A 204 No Content response will be returned, and the counter will be reset to 0 for further GET requests.
To run the tests, use:
$ npm test
However, to only run a subset of the tests, use:
$ npm test -- -g <Test description to search for>
This performs a search similar to grep
against the descriptions given in
describe()
or it()
calls.
This project also has linting, using both JSHint and ESLint.
$ npm run linter
To run the linters followed by tests, use the LATTE (Lint and Thoroughly Test Everything) command:
$ npm run latte
First, set the environment to development:
$ export NODE_ENV=development
Then, run migrations.
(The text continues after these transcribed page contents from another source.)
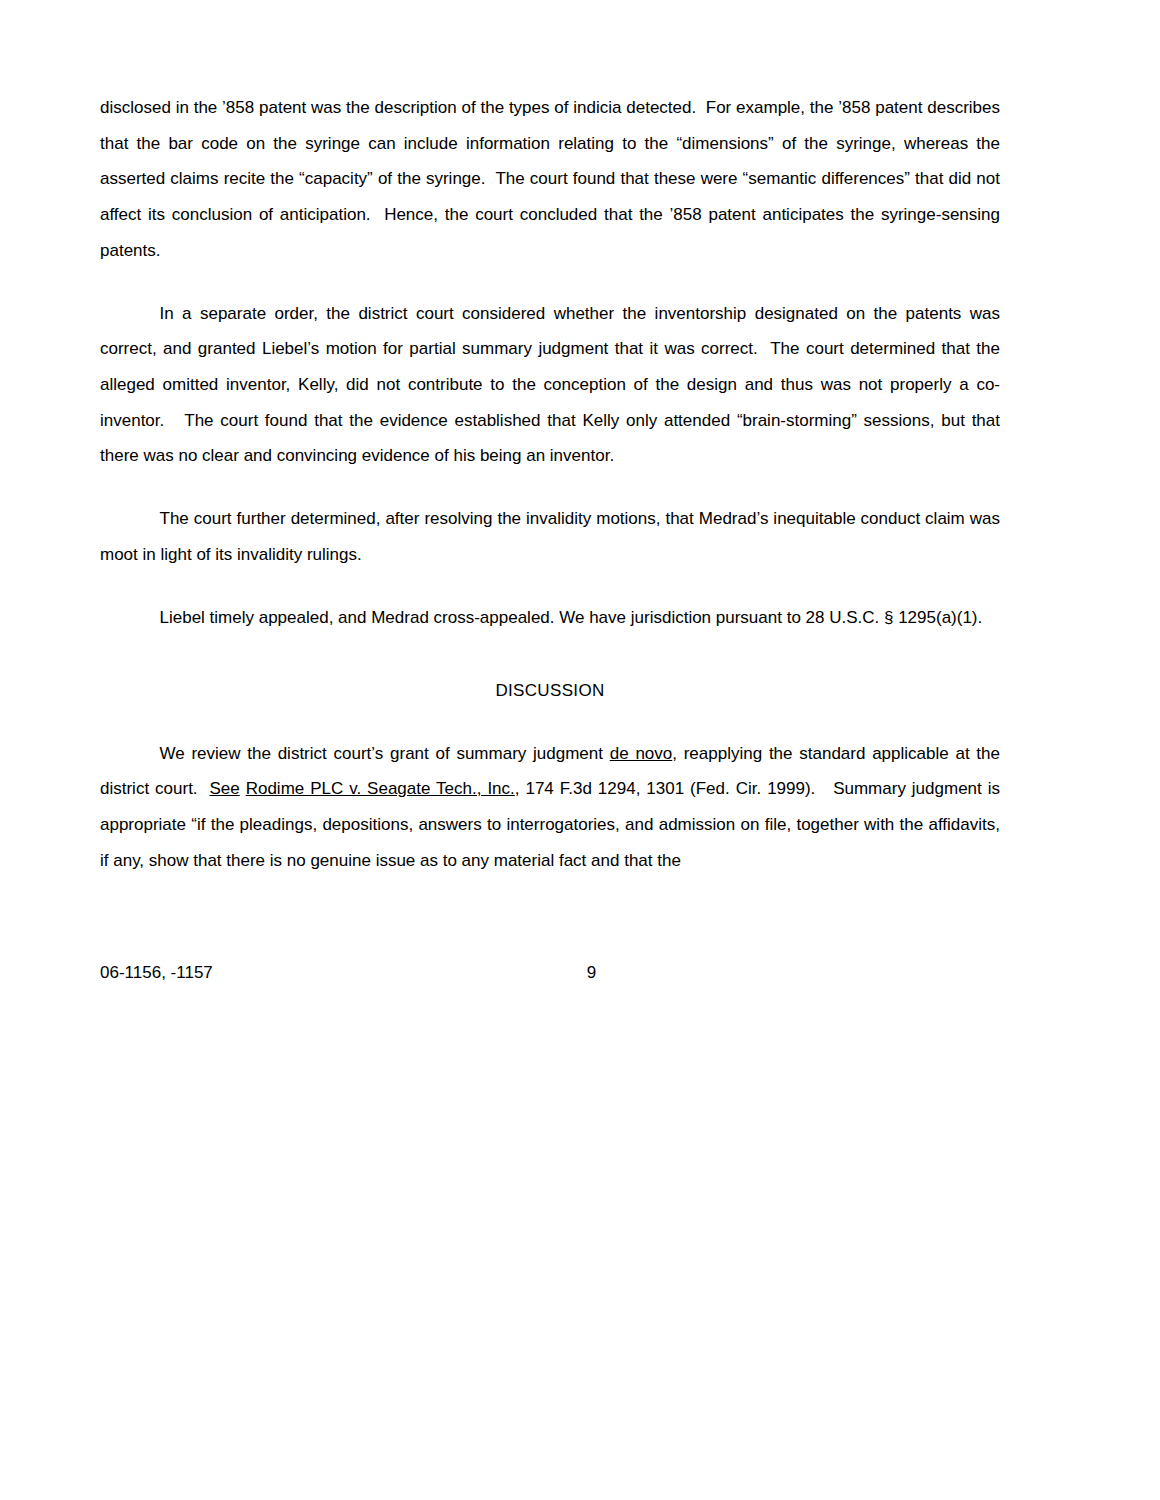disclosed in the ’858 patent was the description of the types of indicia detected. For example, the ’858 patent describes that the bar code on the syringe can include information relating to the “dimensions” of the syringe, whereas the asserted claims recite the “capacity” of the syringe. The court found that these were “semantic differences” that did not affect its conclusion of anticipation. Hence, the court concluded that the ’858 patent anticipates the syringe-sensing patents.
In a separate order, the district court considered whether the inventorship designated on the patents was correct, and granted Liebel’s motion for partial summary judgment that it was correct. The court determined that the alleged omitted inventor, Kelly, did not contribute to the conception of the design and thus was not properly a co-inventor. The court found that the evidence established that Kelly only attended “brain-storming” sessions, but that there was no clear and convincing evidence of his being an inventor.
The court further determined, after resolving the invalidity motions, that Medrad’s inequitable conduct claim was moot in light of its invalidity rulings.
Liebel timely appealed, and Medrad cross-appealed. We have jurisdiction pursuant to 28 U.S.C. § 1295(a)(1).
DISCUSSION
We review the district court’s grant of summary judgment de novo, reapplying the standard applicable at the district court. See Rodime PLC v. Seagate Tech., Inc., 174 F.3d 1294, 1301 (Fed. Cir. 1999). Summary judgment is appropriate “if the pleadings, depositions, answers to interrogatories, and admission on file, together with the affidavits, if any, show that there is no genuine issue as to any material fact and that the
06-1156, -1157 9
In development, this will automatically create a SQLite database file.
$ npm run migrations
Use "devel" instead of "start"; this is a convenience that will automatically restart the server whenever the source files are changed.
$ npm run devel
If you wish to test the PostgreSQL integration during development, both the live deployment and tests can be run against a PostgreSQL database.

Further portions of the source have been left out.